N-linked glycosylation of human SLC1A5 (ASCT2) transporter is critical for trafficking to membrane.

The human amino acid transporter SLC1A5 (ASCT2) contains two N-glycosylation sites (N163 and N212) located in the large extracellular loop. In the homology structural model of ASCT2 these Asn residues are extracellularly exposed. Mutants of the two Asn exhibited altered electrophoretic mobility. N163Q and N212Q displayed multiple bands with apparent molecular masses from 80kDa to 50kDa. N163/212Q displayed a single band of 50kDa corresponding to the unglycosylated protein. The presence in membrane of WT and mutants was evaluated by protein biotinylation assay followed by immunoblotting. The double mutation significantly impaired the presence of the protein in membrane, without impairment in protein synthesis. [(3)H]glutamine transport was measured in cells transiently transfected with the WT or mutants. N163/212Q exhibited a strongly reduced transport activity correlating with reduced surface expression. The same proteins extracted from cells and reconstituted in liposomes showed comparable transport activities demonstrating that the intrinsic transport function of the mutants was not affected. The rate of endocytosis of ASCT2 was assayed by a reversible biotinylation strategy. N212Q and N163/212Q showed strongly increased rates of endocytosis respect to WT. ASCT2 stability was determined using cycloheximide.

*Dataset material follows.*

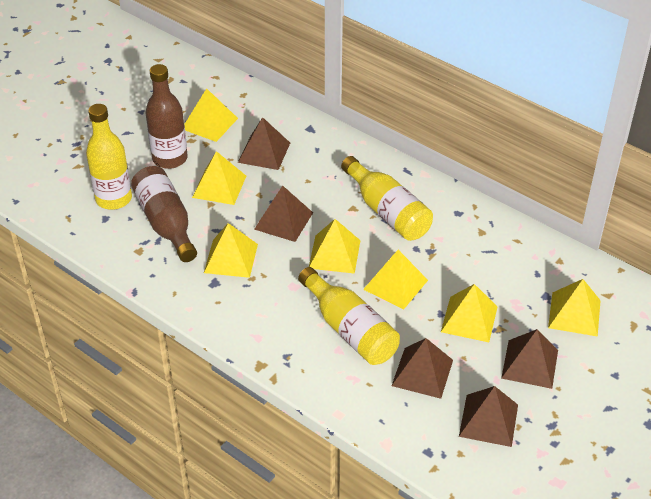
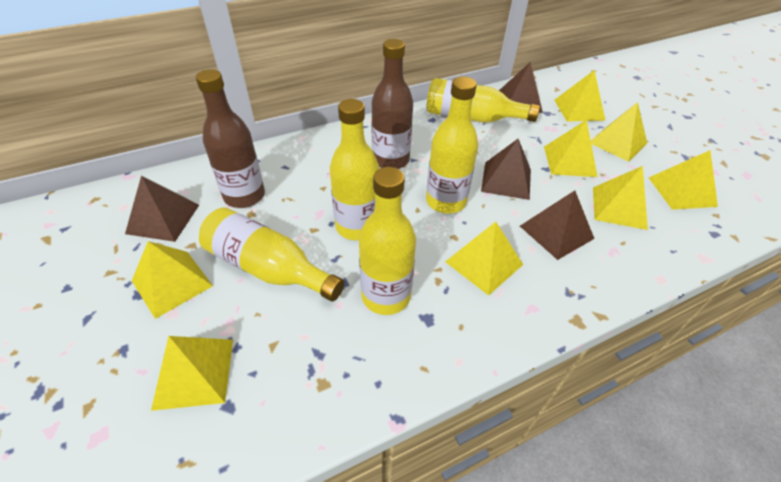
brown pyramid: [238,117,290,170] [254,185,313,242] [392,338,453,399] [459,386,518,447] [501,329,558,389] = 5 -> [125,176,199,242] [481,139,531,200] [499,62,543,113] [520,190,594,260] = 4
yellow bottle: [86,104,132,210] [298,267,400,365] [341,156,433,241] = 3 -> [199,208,344,301] [330,99,379,240] [359,167,416,315] [426,77,478,214] [426,78,540,123] = 5
yellow pyramid: [184,88,238,142] [192,151,246,205] [204,223,258,278] [309,219,361,274] [363,250,428,310] [441,284,498,342] [548,279,601,337] = 7 -> [132,241,213,319] [151,336,233,411] [445,222,523,296] [544,120,598,177] [554,70,606,122] [591,102,647,162] [593,166,648,230] [649,150,718,210] = 8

N163Q or N163/212Q showed a slightly or significantly lower stability with respect to WT. To assess trafficking to the membrane, a brefeldin-based assay, which caused retention of proteins in ER, was performed. One hour after brefeldin removal WT protein was localized to the plasma membrane while the double mutant was localized in the cytosol. The results demonstrate that N-glycosylation is critical for trafficking.